No estaban esperando que perdiera la razón.
Estaban construyendo testigos para convencer a todos de que ya la había perdido.
Le entregué a mi abogada los resultados toxicológicos.
Después llamamos a don Ernesto.
Él había escuchado personalmente cómo César se negó a ayudarme.
Y entonces apareció la prueba que César jamás imaginó.
Una cámara de seguridad del pasillo había grabado a Teresa entrando en mi habitación aquella mañana con la cubeta.
También mostraba a César hablando con ella minutos antes.
Cuando recibí el alta, no regresé a Atlixco.
Fui directamente a mi despacho.
César ya estaba allí.
Teresa y Daniela también.
—Mariana —dijo él con aquella voz paciente que utilizaba delante de otros—, todavía estás enferma. Vámonos a casa.
—No.
Coloqué tres documentos sobre la mesa.
El primero revocaba todos sus poderes dentro de mi empresa.
El segundo iniciaba nuestra separación legal.
Y el tercero solicitaba una investigación sobre las sustancias encontradas en mi organismo y las operaciones financieras realizadas en mi nombre.
Teresa perdió el color.
César dejó de fingir.
—¿Quién te está llenando la cabeza de tonterías?
Sonreí.
Exactamente la respuesta que esperaba.
Mi abogada encendió una grabadora.
—Continúe, señor Mendoza.
César miró alrededor.
Entonces comprendió que aquella vez no había familiares preparados para repetir que yo estaba confundida.
Había documentos.
Análisis médicos.
Registros bancarios.
Grabaciones.
Y fechas.
Daniela fue la primera en quebrarse.
—¡Yo no quería hacerle nada!
Teresa se volvió hacia ella.
—¡Cállate!
Demasiado tarde.
Daniela comenzó a hablar.
César había acumulado enormes deudas utilizando dinero del despacho. Necesitaba controlar mis acciones para ocultar el agujero antes de una auditoría.
Si yo me divorciaba o revisaba personalmente las cuentas, todo saldría a la luz.
Por eso necesitaban convertir mis sospechas en síntomas.
Mis preguntas serían “paranoia”.
Mis recuerdos, “confusión”.
Mis acusaciones, la prueba de que estaba perdiendo la razón.
Miré a César.
—Querías quitarme mi empresa haciendo que nadie creyera una palabra de lo que dijera.
No respondió.
Meses después, nuestro divorcio quedó cerrado y las irregularidades financieras siguieron su propio proceso legal.
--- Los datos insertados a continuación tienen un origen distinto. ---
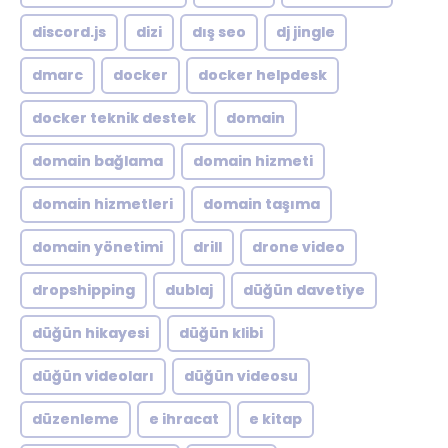
discord.js
dizi
dış seo
dj jingle
dmarc
docker
docker helpdesk
docker teknik destek
domain
domain bağlama
domain hizmeti
domain hizmetleri
domain taşıma
domain yönetimi
drill
drone video
dropshipping
dublaj
düğün davetiye
düğün hikayesi
düğün klibi
düğün videoları
düğün videosu
düzenleme
e ihracat
e kitap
Yo vendí mi participación en la casa familiar y corté cualquier vínculo económico con los Mendoza.
Pero nunca olvidé aquella cubeta de agua.
Teresa creyó que estaba obligando a una mujer enferma a levantarse y cocinar.

En realidad, consiguió despertarme.
Y esta vez ya no volví a acostarme donde ellos querían mantenerme.